# Exercise inputs
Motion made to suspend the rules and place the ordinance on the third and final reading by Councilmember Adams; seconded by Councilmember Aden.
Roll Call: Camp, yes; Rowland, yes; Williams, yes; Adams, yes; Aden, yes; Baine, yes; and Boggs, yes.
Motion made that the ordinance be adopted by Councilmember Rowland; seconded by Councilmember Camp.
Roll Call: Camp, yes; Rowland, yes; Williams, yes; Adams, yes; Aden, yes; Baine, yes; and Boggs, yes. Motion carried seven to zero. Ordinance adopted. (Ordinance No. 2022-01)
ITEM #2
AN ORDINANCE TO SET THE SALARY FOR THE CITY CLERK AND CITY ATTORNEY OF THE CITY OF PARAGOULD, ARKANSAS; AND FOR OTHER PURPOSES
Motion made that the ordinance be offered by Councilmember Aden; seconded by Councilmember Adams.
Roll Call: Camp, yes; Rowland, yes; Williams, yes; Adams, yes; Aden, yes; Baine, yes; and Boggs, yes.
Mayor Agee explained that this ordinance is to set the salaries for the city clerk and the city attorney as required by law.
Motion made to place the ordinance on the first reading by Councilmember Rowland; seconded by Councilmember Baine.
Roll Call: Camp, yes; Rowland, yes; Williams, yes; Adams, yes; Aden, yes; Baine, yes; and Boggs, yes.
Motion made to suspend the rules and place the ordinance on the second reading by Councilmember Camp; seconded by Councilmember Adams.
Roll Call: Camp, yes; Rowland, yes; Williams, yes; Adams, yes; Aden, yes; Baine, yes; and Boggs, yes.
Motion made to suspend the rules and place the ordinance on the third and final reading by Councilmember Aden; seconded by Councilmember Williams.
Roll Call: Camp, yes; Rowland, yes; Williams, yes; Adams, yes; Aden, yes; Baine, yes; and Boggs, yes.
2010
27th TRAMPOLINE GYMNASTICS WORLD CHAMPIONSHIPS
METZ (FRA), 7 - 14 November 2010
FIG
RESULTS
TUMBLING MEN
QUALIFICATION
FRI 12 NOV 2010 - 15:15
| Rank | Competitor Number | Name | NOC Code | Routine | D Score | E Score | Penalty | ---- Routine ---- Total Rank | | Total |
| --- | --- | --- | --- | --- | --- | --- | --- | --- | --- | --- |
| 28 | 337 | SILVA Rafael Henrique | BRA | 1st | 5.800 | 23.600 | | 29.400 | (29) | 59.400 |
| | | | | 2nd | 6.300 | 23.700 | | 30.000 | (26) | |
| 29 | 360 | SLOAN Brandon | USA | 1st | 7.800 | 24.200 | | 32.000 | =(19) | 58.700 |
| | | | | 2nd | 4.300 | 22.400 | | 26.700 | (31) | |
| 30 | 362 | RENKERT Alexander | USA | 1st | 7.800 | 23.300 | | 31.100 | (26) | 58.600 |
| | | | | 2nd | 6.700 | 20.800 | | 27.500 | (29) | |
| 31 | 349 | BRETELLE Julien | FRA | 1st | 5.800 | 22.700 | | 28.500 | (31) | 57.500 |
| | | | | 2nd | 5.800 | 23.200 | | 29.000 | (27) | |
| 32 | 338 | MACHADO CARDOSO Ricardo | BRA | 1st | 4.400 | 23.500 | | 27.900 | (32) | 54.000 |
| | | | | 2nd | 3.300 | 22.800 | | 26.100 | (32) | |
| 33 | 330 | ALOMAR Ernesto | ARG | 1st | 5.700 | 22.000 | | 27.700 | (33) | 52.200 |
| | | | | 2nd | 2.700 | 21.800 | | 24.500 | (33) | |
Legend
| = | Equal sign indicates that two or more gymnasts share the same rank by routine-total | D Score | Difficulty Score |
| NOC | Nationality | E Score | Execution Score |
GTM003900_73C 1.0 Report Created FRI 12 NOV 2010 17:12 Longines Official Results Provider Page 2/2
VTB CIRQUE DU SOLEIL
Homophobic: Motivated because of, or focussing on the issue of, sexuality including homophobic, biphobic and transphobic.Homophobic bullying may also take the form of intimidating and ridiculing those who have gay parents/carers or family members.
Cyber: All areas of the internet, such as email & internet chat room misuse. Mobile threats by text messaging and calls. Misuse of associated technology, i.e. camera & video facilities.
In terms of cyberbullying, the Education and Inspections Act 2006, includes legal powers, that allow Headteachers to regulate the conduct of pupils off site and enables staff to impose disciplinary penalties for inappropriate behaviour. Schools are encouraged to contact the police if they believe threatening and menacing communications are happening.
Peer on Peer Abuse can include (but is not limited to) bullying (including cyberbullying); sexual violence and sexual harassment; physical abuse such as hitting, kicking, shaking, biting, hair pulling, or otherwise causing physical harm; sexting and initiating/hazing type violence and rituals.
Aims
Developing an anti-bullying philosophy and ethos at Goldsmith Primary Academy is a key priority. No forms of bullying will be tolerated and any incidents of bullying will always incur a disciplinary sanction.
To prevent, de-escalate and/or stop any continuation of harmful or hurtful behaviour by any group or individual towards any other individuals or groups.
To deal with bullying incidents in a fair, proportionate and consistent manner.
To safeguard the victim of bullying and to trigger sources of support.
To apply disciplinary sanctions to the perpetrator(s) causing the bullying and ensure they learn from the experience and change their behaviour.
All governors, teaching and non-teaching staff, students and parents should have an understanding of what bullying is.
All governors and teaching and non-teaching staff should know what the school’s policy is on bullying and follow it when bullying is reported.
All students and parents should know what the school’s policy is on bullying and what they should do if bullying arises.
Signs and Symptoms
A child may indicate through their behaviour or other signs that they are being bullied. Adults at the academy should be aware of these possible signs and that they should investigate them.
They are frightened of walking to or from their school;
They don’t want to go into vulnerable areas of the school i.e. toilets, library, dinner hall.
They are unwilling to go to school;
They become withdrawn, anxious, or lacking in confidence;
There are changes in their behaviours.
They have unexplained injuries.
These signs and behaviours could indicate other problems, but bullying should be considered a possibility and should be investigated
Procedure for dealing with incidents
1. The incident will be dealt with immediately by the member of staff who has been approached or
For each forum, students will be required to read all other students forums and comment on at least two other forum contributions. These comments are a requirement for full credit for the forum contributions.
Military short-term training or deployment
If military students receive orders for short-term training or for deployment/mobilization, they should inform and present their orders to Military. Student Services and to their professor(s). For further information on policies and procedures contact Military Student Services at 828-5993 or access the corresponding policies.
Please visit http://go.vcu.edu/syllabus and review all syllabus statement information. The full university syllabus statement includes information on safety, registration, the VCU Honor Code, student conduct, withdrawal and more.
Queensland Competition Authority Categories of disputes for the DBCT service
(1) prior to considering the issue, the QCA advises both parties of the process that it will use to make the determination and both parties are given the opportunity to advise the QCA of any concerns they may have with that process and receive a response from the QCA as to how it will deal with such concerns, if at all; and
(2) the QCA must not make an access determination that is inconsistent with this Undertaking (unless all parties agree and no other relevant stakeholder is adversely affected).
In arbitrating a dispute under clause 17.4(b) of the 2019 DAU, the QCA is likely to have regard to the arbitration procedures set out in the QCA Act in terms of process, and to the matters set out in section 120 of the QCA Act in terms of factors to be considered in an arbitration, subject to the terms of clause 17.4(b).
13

# Work instruction
From the entries above, return each line with the word "behaviours" in it.

# Exercise result
There are changes in their behaviours.
These signs and behaviours could indicate other problems, but bullying should be considered a possibility and should be investigated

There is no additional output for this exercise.